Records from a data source
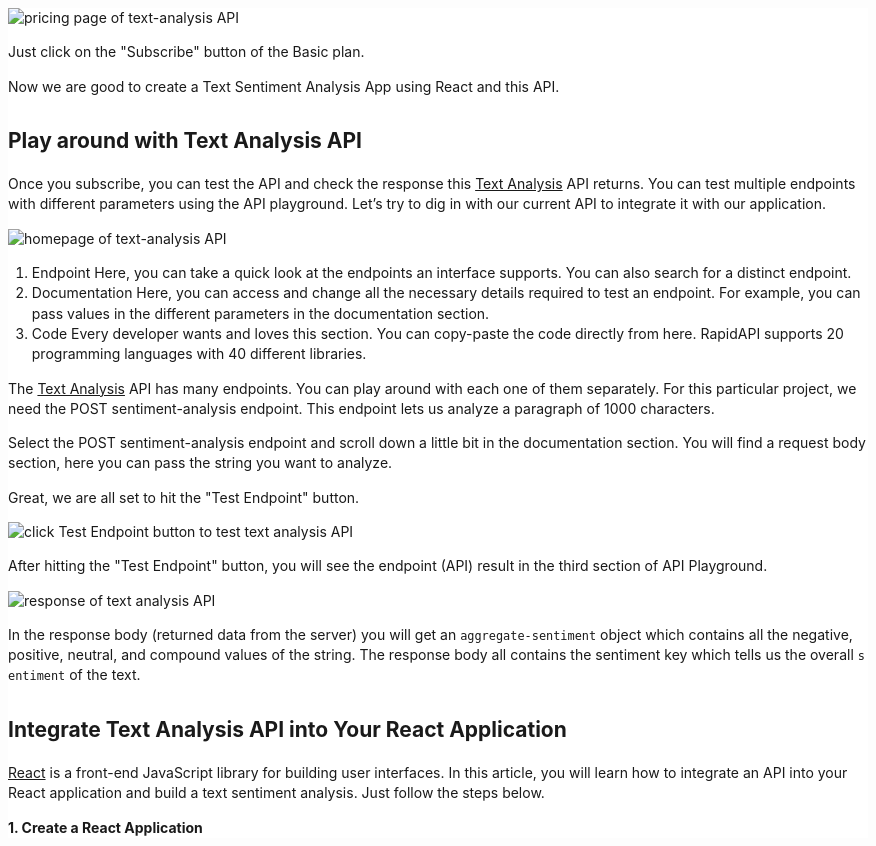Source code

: ![pricing page of text-analysis API](https://raw.githubusercontent.com/RapidAPI/DevRel-Stack-Data/production/guides/posts/create-a-text-sentiment-analysis-app/images/text-analysis-pricing-page.jpeg)

Just click on the "Subscribe" button of the Basic plan.

Now we are good to create a Text Sentiment Analysis App using React and this API.

## Play around with Text Analysis API

Once you subscribe, you can test the API and check the response this [Text Analysis](https://RapidAPI.com/gaurmanojkumar530/api/text-analysis12/?utm_source=RapidAPI.com/guides&utm_medium=DevRel&utm_campaign=DevRel) API returns. You can test multiple endpoints with different parameters using the API playground. Let’s try to dig in with our current API to integrate it with our application.

![homepage of text-analysis API](https://raw.githubusercontent.com/RapidAPI/DevRel-Stack-Data/production/guides/posts/create-a-text-sentiment-analysis-app/images/text-analysis-homepage.jpeg)

1. Endpoint
   Here, you can take a quick look at the endpoints an interface supports. You can also search for a distinct endpoint.
2. Documentation
   Here, you can access and change all the necessary details required to test an endpoint. For example, you can pass values in the different parameters in the documentation section.
3. Code
   Every developer wants and loves this section. You can copy-paste the code directly from here. RapidAPI supports 20 programming languages with 40 different libraries.

The [Text Analysis](https://RapidAPI.com/gaurmanojkumar530/api/text-analysis12/?utm_source=RapidAPI.com/guides&utm_medium=DevRel&utm_campaign=DevRel) API has many endpoints. You can play around with each one of them separately. For this particular project, we need the POST sentiment-analysis endpoint. This endpoint lets us analyze a paragraph of 1000 characters.

Select the POST sentiment-analysis endpoint and scroll down a little bit in the documentation section. You will find a request body section, here you can pass the string you want to analyze.

Great, we are all set to hit the "Test Endpoint" button.

![click Test Endpoint button to test text analysis API](https://raw.githubusercontent.com/RapidAPI/DevRel-Stack-Data/production/guides/posts/create-a-text-sentiment-analysis-app/images/text-analysis-homepage-test-api.jpeg)

After hitting the "Test Endpoint" button, you will see the endpoint (API) result in the third section of API Playground.

![response of text analysis API](https://raw.githubusercontent.com/RapidAPI/DevRel-Stack-Data/production/guides/posts/create-a-text-sentiment-analysis-app/images/response.jpeg)

In the response body (returned data from the server) you will get an `aggregate-sentiment` object which contains all the negative, positive, neutral, and compound values of the string. The response body all contains the sentiment key which tells us the overall `sentiment` of the text.

## Integrate Text Analysis API into Your React Application

[React](https://reactjs.org/) is a front-end JavaScript library for building user interfaces. In this article, you will learn how to integrate an API into your React application and build a text sentiment analysis. Just follow the steps below.

**1. Create a React Application**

EXERCISE GOAL. Please return every line of the records that contains the word "into".

RESULT OF THE TASK.
## Integrate Text Analysis API into Your React Application
[React](https://reactjs.org/) is a front-end JavaScript library for building user interfaces. In this article, you will learn how to integrate an API into your React application and build a text sentiment analysis. Just follow the steps below.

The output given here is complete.